Колдовство - Чарльз Уолтер Уильямс
Все это совсем не похоже на то, что происходило почти повсеместно. У испанской инквизиции хватало своих особых врагов — еретиков, морисков[126], марранов[127], и она преследовала их довольно жестко. Люди могут быть очень решительными, когда дело касается их убеждений. Но какой бы ни была причина, несмотря на все протесты и жалобы, «невозмутимое высшее правосудие сохраняло мудрую умеренность»[128]. Инквизиция поставила под сомнение именно те методы, которыми пользовались в судах Европы. Судьям было запрещено задавать наводящие вопросы, угрожать подследственным и намекать на то, каких именно признаний от них ждут — то есть запрещено было как раз то, что всячески поощрял «Молот ведьм». Вместо огульных обвинений в колдовстве инквизиция предложила в ходе проповедей объяснять, что порча урожая связана, прежде всего, с погодными условиями, а не с происками ведьм; инквизиция допускала чисто формальное отречение, и в конце концов сумела настолько гуманизировать свои суды, что до 1600 года женщина, дважды заявлявшая о своих плотских связях с инкубом, оба раза выходила на свободу. Еще одну женщину, обвинявшую себя и других в колдовстве, приговорили к порке не только и не столько за колдовство, сколько за клевету и ложные обвинения. Многие обвиняемые на словах примирились с Церковью, их приговаривали к покаянию, но ни о каких ограничениях в еде или образе жизни речи не шло, хотя чисто формально многие из них могли считаться еретиками.

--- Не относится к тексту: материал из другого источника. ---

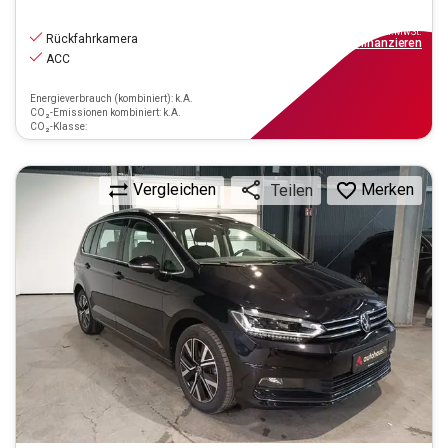
25.390
€
inkl.MwSt.
Rückfahrkamera
ab
229€
mtl.
finanzieren
ACC
Energieverbrauch (kombiniert): k.A.
CO₂-Emissionen kombiniert: k.A.
CO₂-Klasse:
Vergleichen
Merken
Teilen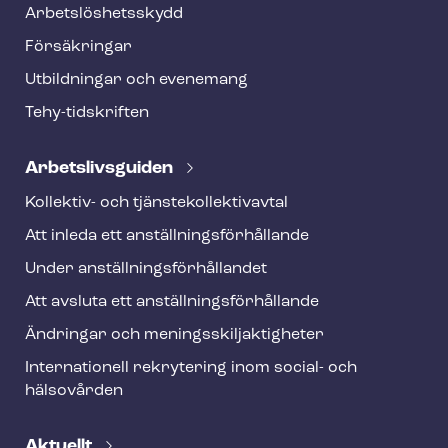
o
Ar­bets­lös­hets­skydd
t
Försäkringar
e
Utbildningar och evenemang
r
Tehy-​tidskriften
Ar­bets­livs­gui­den
Kollektiv- och tjäns­te­kol­lek­tivav­tal
Att inleda ett an­ställ­nings­för­hål­lan­de
Under an­ställ­nings­för­hål­lan­det
Att avsluta ett an­ställ­nings­för­hål­lan­de
Ändringar och me­nings­skilj­ak­tig­he­ter
Internationell rekrytering inom social- och
hälsovården
Aktuellt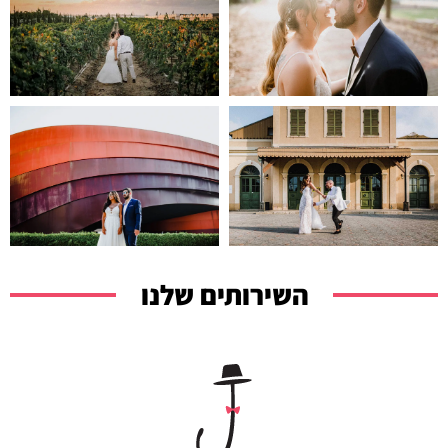
השירותים שלנו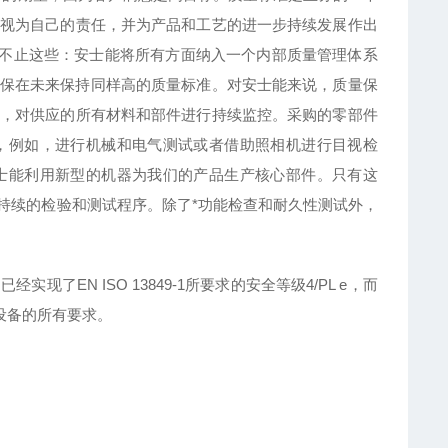
视为自己的责任，并为产品和工艺的进一步持续发展作出
能做的远不止这些：安士能将所有方面纳入一个内部质量管理体系
确保在未来保持同样高的质量标准。对安士能来说，质量保
，对供应的所有材料和部件进行持续监控。采购的零部件
，例如，进行机械和电气测试或者借助照相机进行目视检
士能利用新型的机器为我们的产品生产核心部件。只有这
持续的检验和测试程序。除了*功能检查和耐久性测试外，
经实现了EN ISO 13849-1所要求的安全等级4/PL e，而
护设备的所有要求。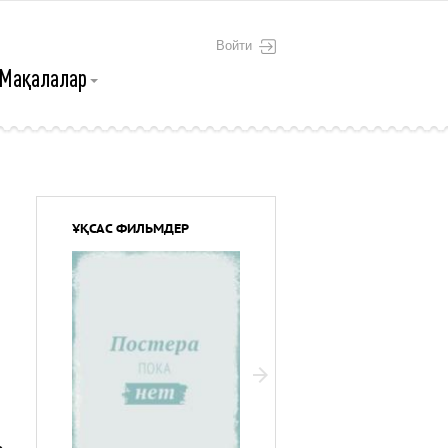
Войти
Мақалалар
ҰҚСАС ФИЛЬМДЕР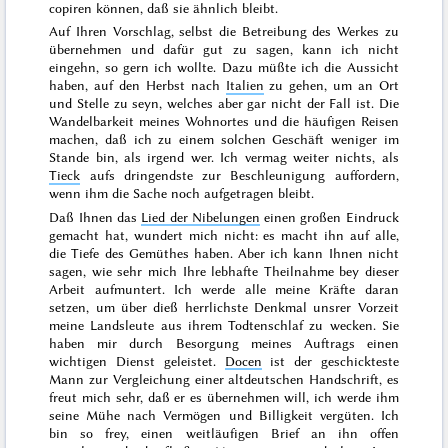
copiren können, daß sie ähnlich bleibt.
Auf Ihren Vorschlag, selbst die Betreibung des Werkes zu
übernehmen und dafür gut zu sagen, kann ich nicht
eingehn, so gern ich wollte. Dazu müßte ich die Aussicht
haben, auf den
Herbst
nach
Italien
zu gehen, um an Ort
und Stelle zu seyn, welches aber gar nicht der Fall ist. Die
Wandelbarkeit meines Wohnortes und die häufigen Reisen
machen, daß ich zu einem solchen Geschäft weniger im
Stande bin, als irgend wer. Ich vermag weiter nichts, als
Tieck
aufs dringendste zur Beschleunigung auffordern,
wenn ihm die Sache noch aufgetragen bleibt.
Daß Ihnen das
Lied der Nibelungen
einen großen Eindruck
gemacht hat, wundert mich nicht: es macht ihn auf alle,
die Tiefe des Gemüthes haben. Aber ich kann Ihnen nicht
sagen, wie sehr mich Ihre lebhafte Theilnahme bey dieser
Arbeit aufmuntert. Ich werde alle meine Kräfte daran
setzen, um über dieß herrlichste Denkmal unsrer Vorzeit
meine Landsleute aus ihrem Todtenschlaf zu wecken. Sie
haben mir durch Besorgung meines Auftrags einen
wichtigen Dienst geleistet.
Docen
ist der geschickteste
Mann zur Vergleichung einer altdeutschen Handschrift, es
freut mich sehr, daß er es übernehmen will, ich werde ihm
seine Mühe nach Vermögen und Billigkeit vergüten. Ich
bin so frey, einen weitläufigen Brief an ihn offen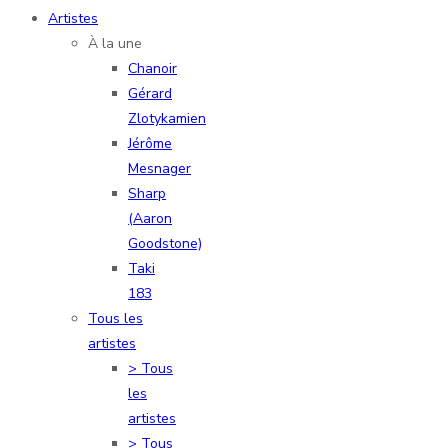
Artistes
À la une
Chanoir
Gérard
Zlotykamien
Jérôme
Mesnager
Sharp
(Aaron
Goodstone)
Taki
183
Tous les
artistes
> Tous
les
artistes
> Tous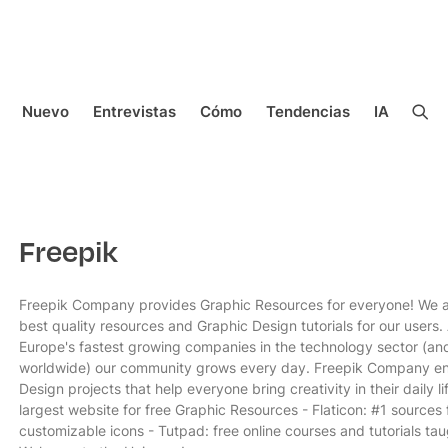
Nuevo
Entrevistas
Cómo
Tendencias
IA
Freepik
Freepik Company provides Graphic Resources for everyone! We ai
best quality resources and Graphic Design tutorials for our users.
Europe's fastest growing companies in the technology sector (a
worldwide) our community grows every day. Freepik Company eng
Design projects that help everyone bring creativity in their daily li
largest website for free Graphic Resources - Flaticon: #1 sources 
customizable icons - Tutpad: free online courses and tutorials ta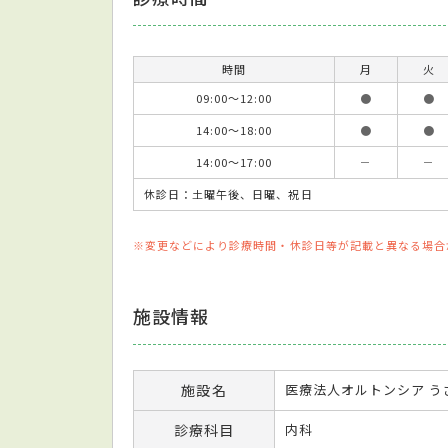
時間
月
火
09:00～12:00
●
●
14:00～18:00
●
●
14:00～17:00
－
－
休診日：土曜午後、日曜、祝日
※変更などにより診療時間・休診日等が記載と異なる場合
施設情報
施設名
医療法人オルトンシア う
診療科目
内科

В таких условиях колдовская статистика либо не пополнялась совсем, либо пополнялась довольно скромно. Правда, если в деле возникал договор с темными силами, суды инквизиции могли выносить весьма серьезные приговоры. Если такой договор имел место, дело квалифицировалось как связанное с ересью. Но и в этом случае суды могли обойтись отречением от договора и сотней ударов кнутом, возможно, еще и изгнанием на несколько лет. А вот с астрологией инквизиция боролась очень серьезно, по-видимому, из-за опасности ереси и отрицания веры в свободу воли. Так в 1582 году Верховный трибунал инквизиции предпринял решительные действия против университета Саламанки, где активно преподавали астрологию. Однако к астрологии относились терпимо, если речь шла о погоде, видах на урожай, событиях в мире вообще, мореходстве и медицине, а также о выявлении у новорожденных (особенно из знатных семей) определенных склонностей и телесных качеств.
Важнейшим событием стало посещение Наварры инквизитором Алонсо Салазаром де Фриасом в 1611 году. Если король Яков в Англии не особенно раздумывал, подписывая приговоры, то Салазар вел себя весьма осторожно и сдержанно. В Наварре в это время был засвидетельствован всплеск слухов, связанных с колдовством, жители от страха готовы были перейти к самосудам, и светские власти действовали заодно с Верховным судом инквизиции.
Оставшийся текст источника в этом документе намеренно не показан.